■ Panel offers to cover big portion of climate plan coordinator salary
Benicia Community Sustainability Commission wants to keep Alex Porteshawver as the city’s contract Climate Action Plan coordinator for two more years.
It initially backed that recommendation in March with an offer to pick up the tab for first year of the proposed contract extension that will be more costly since Porteshawver has changed employers.
Thursday night, the CSC sweetened its proposal to the City Council, offering to pay for 75 percent of the second year of the contract, as well, and asking the Council to find $25,000 in city funds for the balance.
City employees are developing a “status-quo” two-year budget that would start July 1 and end June 30, 2017. Unless other money is saved elsewhere and applied to the expenditure, the city’s share of Porteshawver’s budget — and any other new expenses — would come from the city’s reserves, Community Development Director Christina Ratcliffe said.

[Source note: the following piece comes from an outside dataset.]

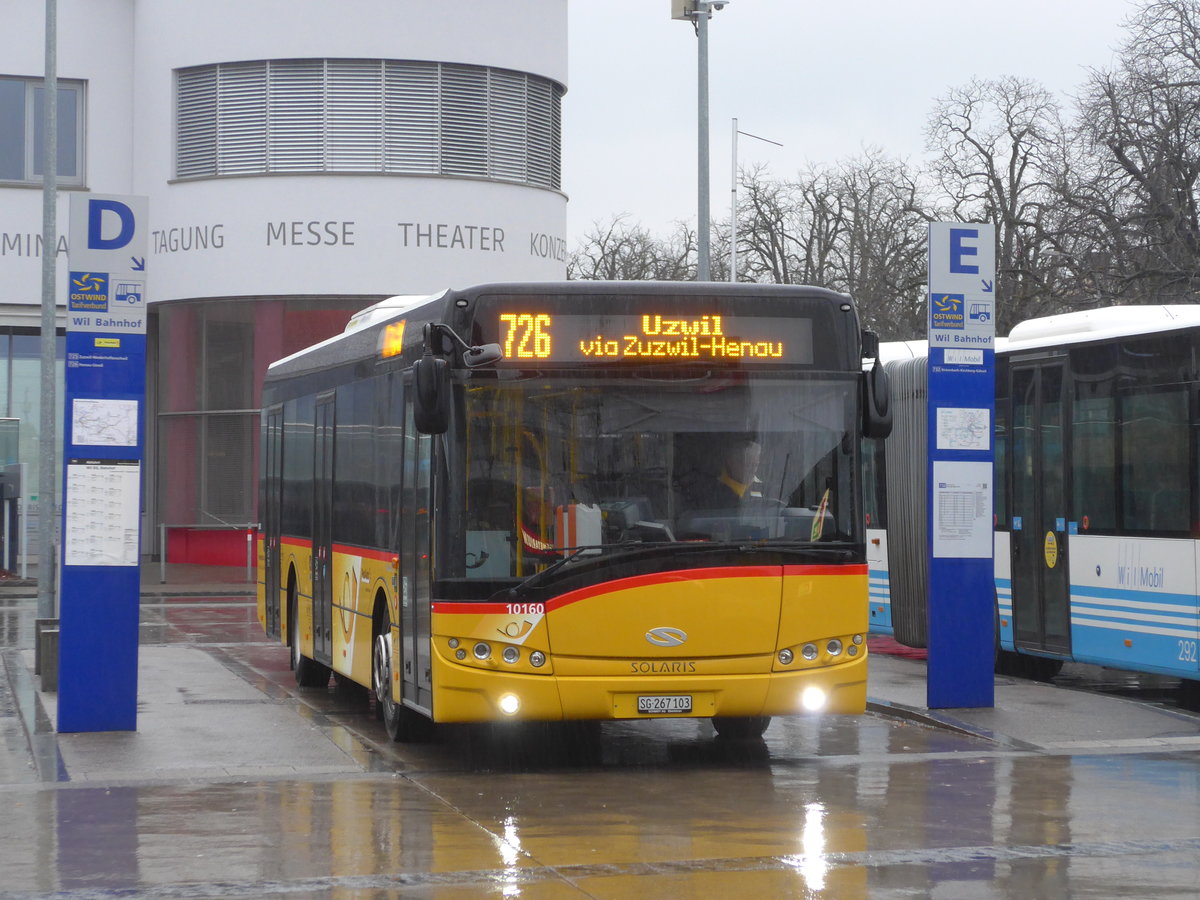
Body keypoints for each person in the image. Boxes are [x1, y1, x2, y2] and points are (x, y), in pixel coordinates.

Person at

The CSC’s proposal is to spend $150,000 in Valero-Good Neighbor Steering Committee Settlement Agreement funds in Fiscal Year 2015-16, and $75,000 from the same source in Fiscal Year 2016-17 to underwrite keeping Porteshawver on board.
Porteshawver became the local face of a team from Sonoma State University that initially won the CAP coordinator’s position in 2011.
That contract was extended and expanded, costing the city $80,000 for the two-year extension that will end June 30.
Last year, she joined the environmental consulting firm PMC that recently was acquired by Michael Baker International.
PMC has proposed a $250,000, two-year contract that would reduce Porteshawver’s physical presence in Benicia, but would give the city access to the company’s expanded array of services, such as monitoring the city’s progress in sustainable matters, previously unavailable through the current contract.
In addition, the proposed two-year contract would task Porteshawver to work with city employees who might be able to take on some of her duties when her contract ends in 2017.
At the Council’s May 5 meeting, members expressed interest in the two-year contract, but asked for additional information on grant applications that were about to be submitted to the commission.
Since then, seven agencies, including the city Public Works Department and the commission itself, have applied for a combined $399,264 in Valero-Good Neighbor Steering Committee Settlement Agreement funds which the commission can distribute with Council permission.
In the past, Commissioner Bruce Barrow has expressed concerns about the operation of the award-winning Benicia Resource Incentive Program (BRIP), a CSC grantee that helps Benicia Industrial Park companies reduce consumption of water and energy and production of garbage.
At first he suggested the commission pay for Porteshawver’s contract by pulling BRIP funding. “That money should come from Economic Development,” he said.
Porteshawver differed, saying BRIP is not only a significant economic development tool that is underutilized, it also could aid in achieving the city’s CAP goals.
But Barrow concurred with the rest of the panel in a unanimous vote on its funding recommendation. The Council will hear the recommendation at its June 2 meeting.